Вдоль всего барака были устроены скамейки — неструганые тесины на сосновых стояках, врытые в землю. Тут сидели женщины, отдыхали после этапа, негромко переговаривались или молча смотрели, как над тайгой истончается и гаснет огненная полоска зари.

— Ну, значит, и я для начала должна была так подумать, поскольку и я сама теперь тоже зэк.

— Да уж, должна, — проговорила Анна Гуляева, кутаясь в свой пестрый бушлат. — А я, чтоб вы знали, кроме этого еще и чэс каэрдэ.

С не совсем приятным удовлетворением Таисия Никитична отметила, что она постепенно вживается в лагерный быт: вот уж и сама поняла, что такое зэк. Теперь ее знания обогатились и еще одним понятием. Со знанием дела она спросила:

— Это значит, ваш муж каэрдэ?

Пресекая дальнейшие расспросы, Анна Гуляева торопливо сообщила:

— Да. Его расстреляли тогда же, в тридцать восьмом. Мне сообщили, будто его в такой строгий лагерь, где без права переписки. Потом, когда и меня арестовали, узнала, что это означает расстрел. Детей хотели в спецколонию, да нашлись добрые люди, помогли им к бабушке сбежать. На Урал. Тем только и спаслись. Две девочки. Старшая вскоре паспорт получила и замуж вышла. А куда деваться, на бабушкину пенсию не проживешь. Через год уже и овдовела — на войне муж погиб. Младшая в какой-то мастерской работает, приемщицей. Учебу, конечно, бросили, так и живут на свою нищенскую зарплату, мои девочки. Вот вам и «под окном березонька — Родина любимая»…

Все это она проговорила с таким пугающим возбуждением, с каким безнадежно больной рассказывает о своей болезни. Так показалось Таисии Никитичне, и она, как безнадежно больной, сказала:

— Так Родина-то в чем провинилась перед вами?
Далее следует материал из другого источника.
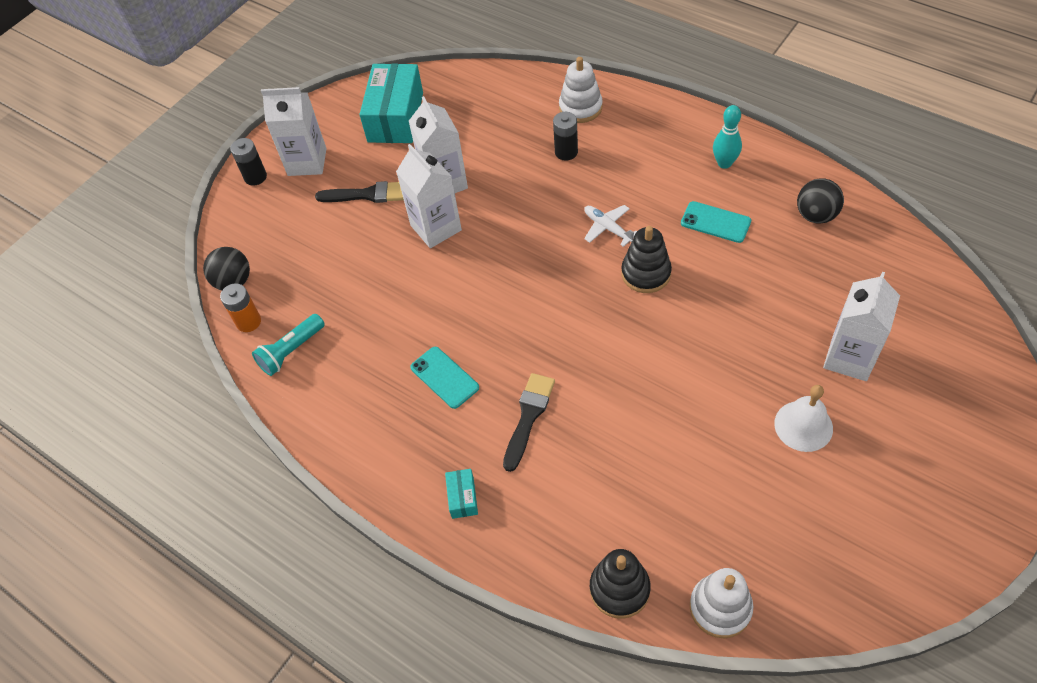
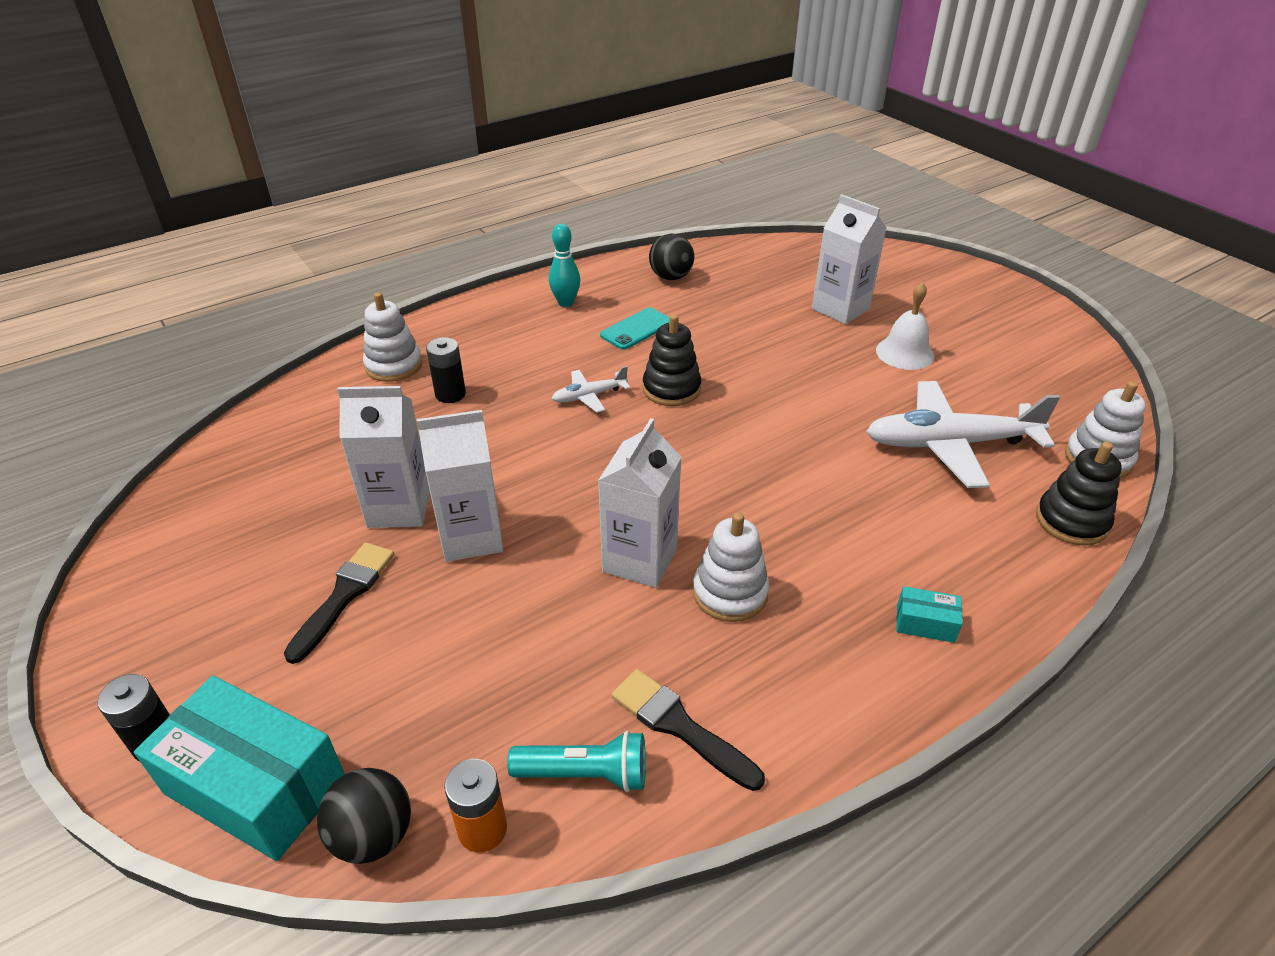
camera: 75 degrees left, 15 degrees down
turquoise flashlight [252,314,325,376] -> turquoise flashlight turned 60 degrees counterclockwise [507,731,646,792]
white carton [261,87,327,176] -> white carton moved to [598,418,681,588]
turquoise box [359,64,423,143] -> turquoise box moved to [134,675,345,861]
turquoise phone [410,347,479,409] -> white stacking toy [693,512,769,622]
black brush [503,373,555,472] -> black brush moved to [612,669,765,791]
none -> white plane [866,381,1060,488]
— Родина? Я про стишки свои говорю. Я — дура, на этой березоньке сидела, на веточке, и преданно чирикала. В этом только я и виновата перед Родиной, избитой, замордованной, кровью залитой!..

— Так ведь война, — продолжала утешать Таисия Никитична безнадежно больную, но скоро ей дали понять, что если тут кто-то болен, так это она сама, и вовсе не безнадежно.

— Не повторяйте глупостей, — жестко проговорила Анна Гуляева. — Война! У нее есть свое подлое имя, у этой войны. То же самое имя, что и у тридцать седьмого года, у сплошной коллективизации и у сплошной голодной смерти — все ОН. И война — тоже ОН. Не было бы ЕГО, то не было бы и войны.

— Что-то страшное вы говорите, — совсем уж собралась возмутиться Таисия Никитична и даже поднялась, но тут же снова опустилась на скамью. Ведь это было только то, о чем она сама боялась даже подумать и никогда не отважилась бы доверить словам, как бесстрашно и безрассудно это сейчас сделала Анна Гуляева. Именно безрассудно, доверившись первому встречному. Это опасное доверие насторожило Таисию Никитичну, и ее собеседница заметила это.

— Вижу я, что вы сами себе поверить боитесь и меня тоже опасаетесь. А я так вам сразу поверила, когда вы про мальчика своего рассказывали и про себя. Поверила… Вас мои мысли испугали? И это понятно. Вы и не должны так сразу открываться, среди нас тоже всякие встречаются. Не всем можно верить. А самое лучшее — никому не верить.

— И следователь мой тоже так сказал: никому верить нельзя.

— Следователь сказал правду? Редкий случай. Редчайший.